Out of options, I approached my law school dean, Daniel Polsby, for advice. Dean Polsby was similarly at a loss, but he had an idea. A mental health organization had begun teaching a class at the law school: mental illness and the law. Perhaps they might have some ideas?
That organization was the Treatment Advocacy Center. I met the TAC team and we formulated a plan. Eventually, they put me in contact with the Florida Sheriffs Association and local mental health officials. Together, we found my loved one, navigated the byzantine Florida mental health system and eventually got help.
I was lucky. With the Treatment Advocacy Center’s assistance, our crisis had a positive ending. I was able to finish my law school finals and move ahead with my education.
But my focus had shifted.
For the first time, I realized that, not only were there others that recognized how broken our mental health system was, but there were people actually doing something about it.
I had to be a part of it.
And, I began interning for the Treatment Advocacy Center, eventually taking a position as legislative and policy counsel after I passed the bar.
In that role, I saw firsthand how outdated laws and policies were hurting the most severely ill and people who loved them. I saw how our treatment system failed to provide enough treatment beds and community resources, forcing law enforcement and our jails to pick up the slack.
Eventually, I left the Treatment Advocacy Center to start the state advocacy shop for Habitat for Humanity International. There I had the opportunity to help shape the nation’s response to the foreclosure crisis and to build on the advocacy skills I learned at TAC in both the federal and state legislatures.
But my heart was always in mental health. And so, I jumped at the opportunity to return to the Treatment Advocacy Center as executive director.
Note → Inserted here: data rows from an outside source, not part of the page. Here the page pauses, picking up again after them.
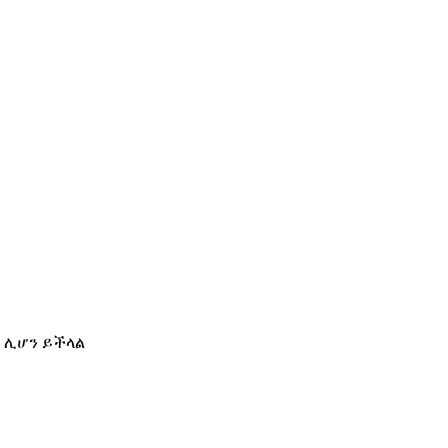
ሪ ሊሆን ይችላል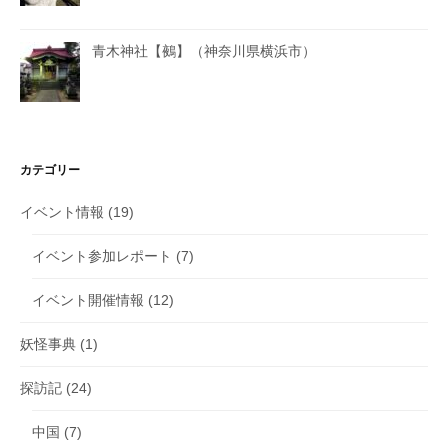
青木神社【鵺】（神奈川県横浜市）
カテゴリー
イベント情報
(19)
イベント参加レポート
(7)
イベント開催情報
(12)
妖怪事典
(1)
探訪記
(24)
中国
(7)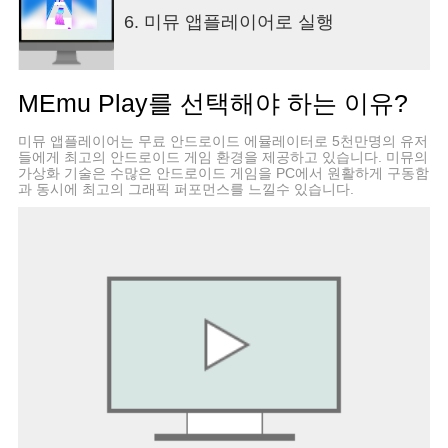
6. 미뮤 앱플레이어로 실행
MEmu Play를 선택해야 하는 이유?
미뮤 앱플레이어는 무료 안드로이드 에뮬레이터로 5천만명의 유저
들에게 최고의 안드로이드 게임 환경을 제공하고 있습니다. 미뮤의
가상화 기술은 수많은 안드로이드 게임을 PC에서 원활하게 구동함
과 동시에 최고의 그래픽 퍼포먼스를 느낄수 있습니다.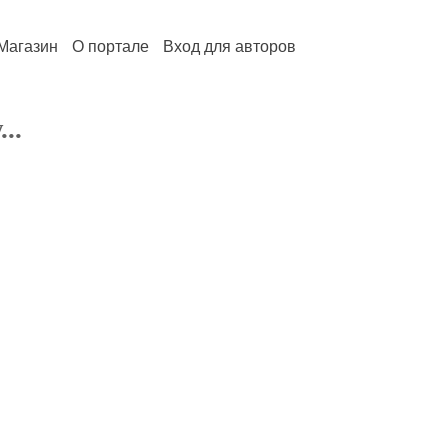
Магазин
О портале
Вход для авторов
..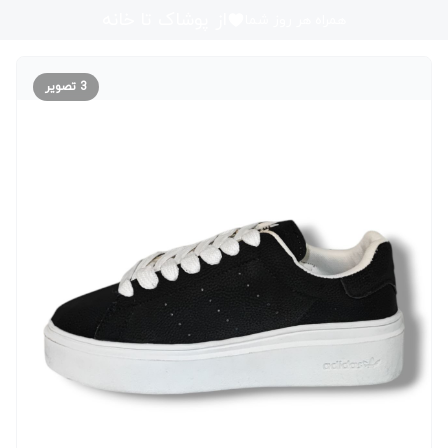
از پوشاک تا خانه
همراه هر روز شما
3
تصویر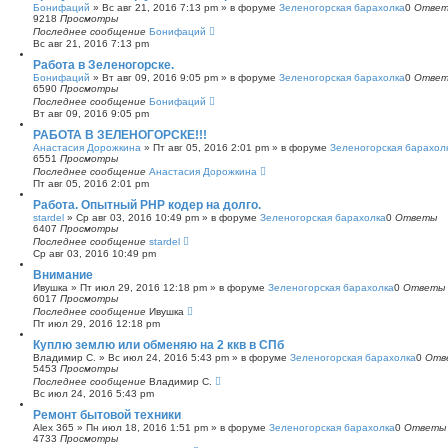
Бонифаций
»
Вс авг 21, 2016 7:13 pm
» в форуме
Зеленогорская барахолка
0
Отве
9218
Просмотры
Последнее сообщение
Бонифаций
Вс авг 21, 2016 7:13 pm
Работа в Зеленогорске.
Бонифаций
»
Вт авг 09, 2016 9:05 pm
» в форуме
Зеленогорская барахолка
0
Отве
6590
Просмотры
Последнее сообщение
Бонифаций
Вт авг 09, 2016 9:05 pm
РАБОТА В ЗЕЛЕНОГОРСКЕ!!!
Анастасия Дорожкина
»
Пт авг 05, 2016 2:01 pm
» в форуме
Зеленогорская барахол
6551
Просмотры
Последнее сообщение
Анастасия Дорожкина
Пт авг 05, 2016 2:01 pm
Работа. Опытный PHP кодер на долго.
stardel
»
Ср авг 03, 2016 10:49 pm
» в форуме
Зеленогорская барахолка
0
Ответы
6407
Просмотры
Последнее сообщение
stardel
Ср авг 03, 2016 10:49 pm
Внимание
Ивушка
»
Пт июл 29, 2016 12:18 pm
» в форуме
Зеленогорская барахолка
0
Ответы
6017
Просмотры
Последнее сообщение
Ивушка
Пт июл 29, 2016 12:18 pm
Куплю землю или обменяю на 2 ккв в СПб
Владимир С.
»
Вс июл 24, 2016 5:43 pm
» в форуме
Зеленогорская барахолка
0
Отв
5453
Просмотры
Последнее сообщение
Владимир С.
Вс июл 24, 2016 5:43 pm
Ремонт бытовой техники
Alex 365
»
Пн июл 18, 2016 1:51 pm
» в форуме
Зеленогорская барахолка
0
Ответы
4733
Просмотры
Now I have the privilege to guide this organization during one of the most important times for mental health in the history of our nation.
Our work has necessarily expanded, but I have never forgotten how I first encountered the organization and what their assistance meant for my family and me.
The Treatment Advocacy Center is many things, but first and foremost, it is an assemblage of people who care about helping those with the most severe mental illness. Whether we are busy changing laws, providing technical assistance to a burgeoning assisted outpatient treatment program or explaining the treatment system to a reporter, that passion fuels all of our work.
I know the impact TAC can have during the most difficult moments in a person’s life and that is why I am so proud to lead this organization during this urgent time.
John Snook is the executive director of the Treatment Advocacy Center.